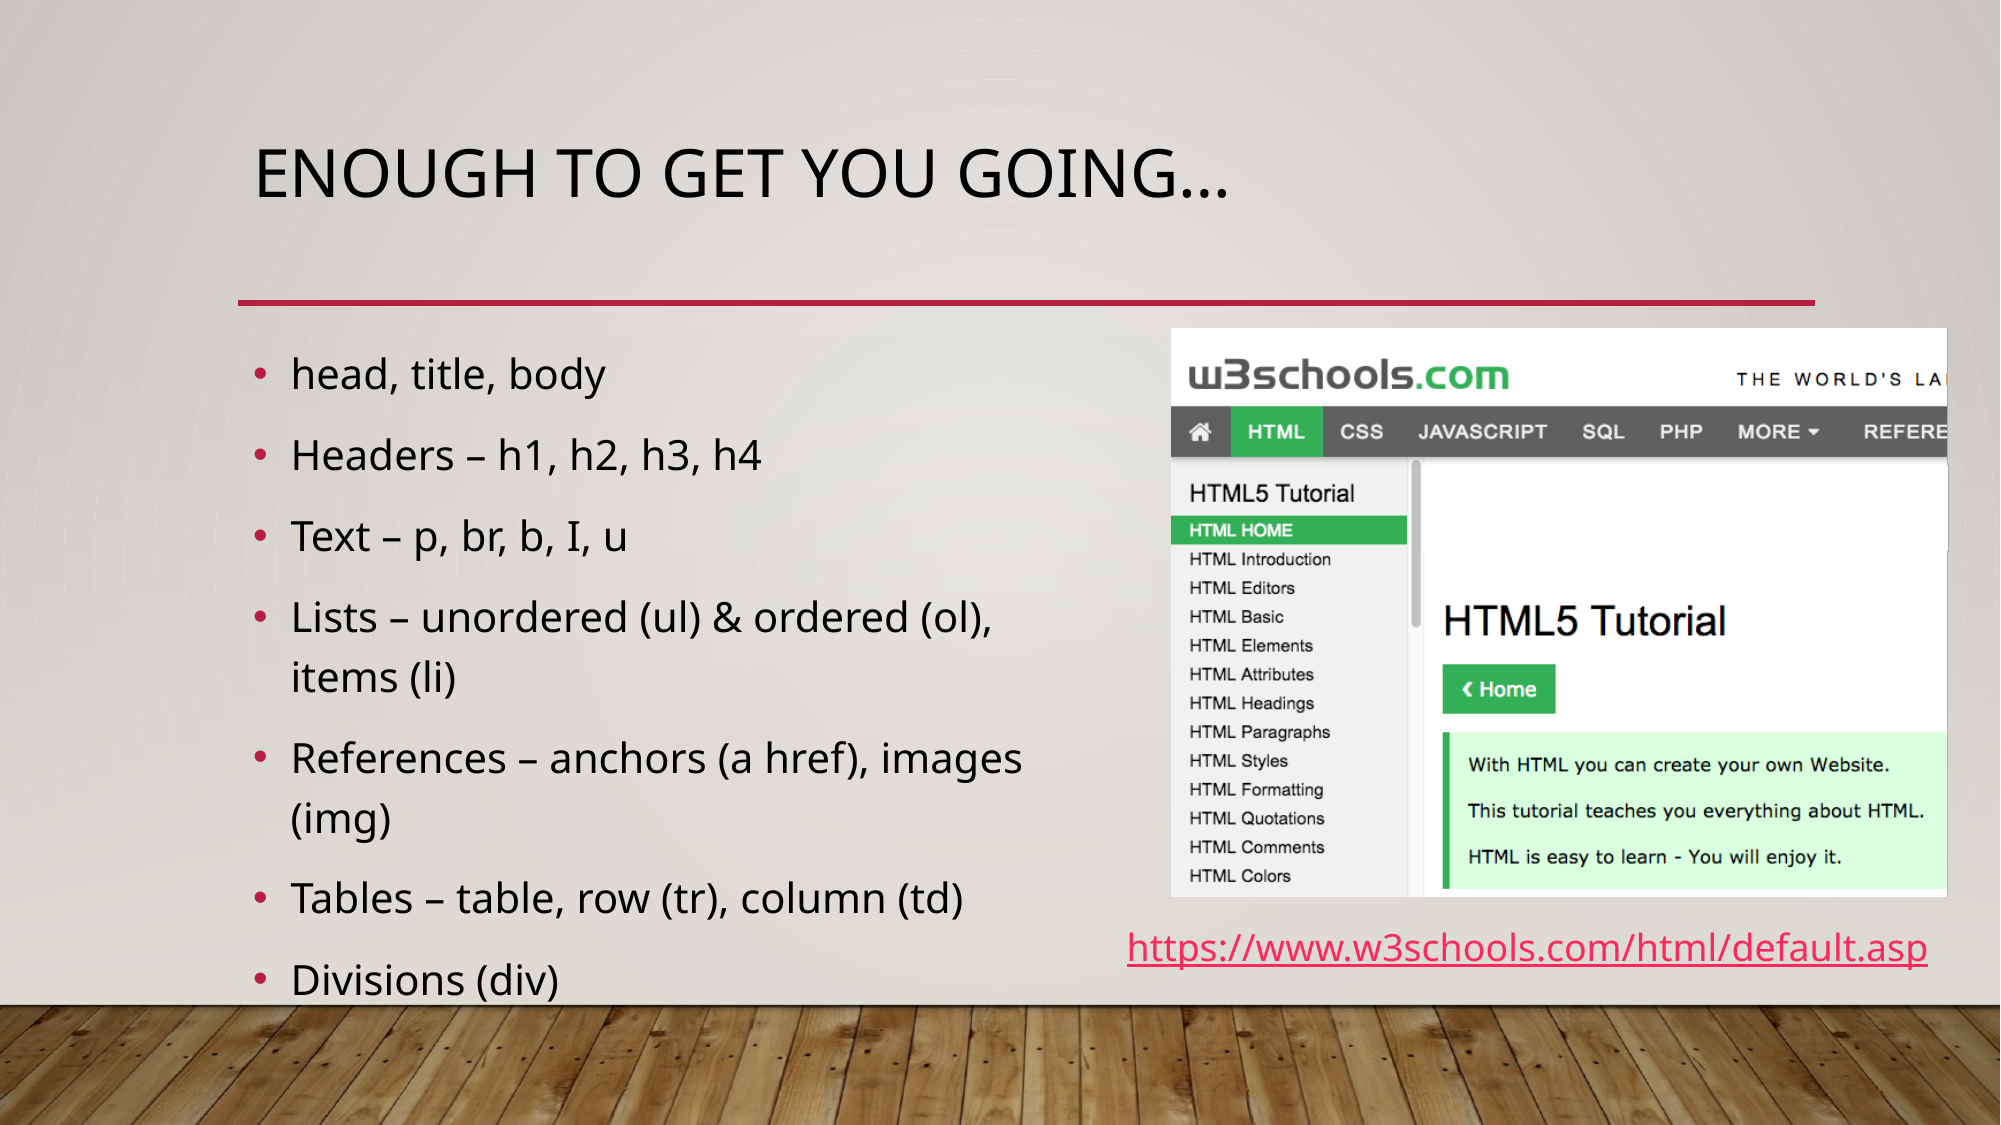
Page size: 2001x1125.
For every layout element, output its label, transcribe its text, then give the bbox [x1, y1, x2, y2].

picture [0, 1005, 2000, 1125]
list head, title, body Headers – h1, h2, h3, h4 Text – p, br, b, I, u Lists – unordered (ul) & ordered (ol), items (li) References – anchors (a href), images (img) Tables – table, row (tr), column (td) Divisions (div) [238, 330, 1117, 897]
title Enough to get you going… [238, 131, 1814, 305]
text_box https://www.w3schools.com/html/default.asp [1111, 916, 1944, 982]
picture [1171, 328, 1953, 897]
◆ ◆ ◆ ◆
Instructions for the task
Without any pictures, retype the records above exactly.

Answer for the task
Page size: 2001x1125.
For every layout element, output its label, transcribe its text, then give the bbox [x1, y1, x2, y2].

picture [0, 1005, 2000, 1125]
list head, title, body Headers – h1, h2, h3, h4 Text – p, br, b, I, u Lists – unordered (ul) & ordered (ol), items (li) References – anchors (a href), images (img) Tables – table, row (tr), column (td) Divisions (div) [238, 330, 1117, 897]
title Enough to get you going… [238, 131, 1814, 305]
text_box https://www.w3schools.com/html/default.asp [1111, 916, 1944, 982]
picture [1171, 328, 1953, 897]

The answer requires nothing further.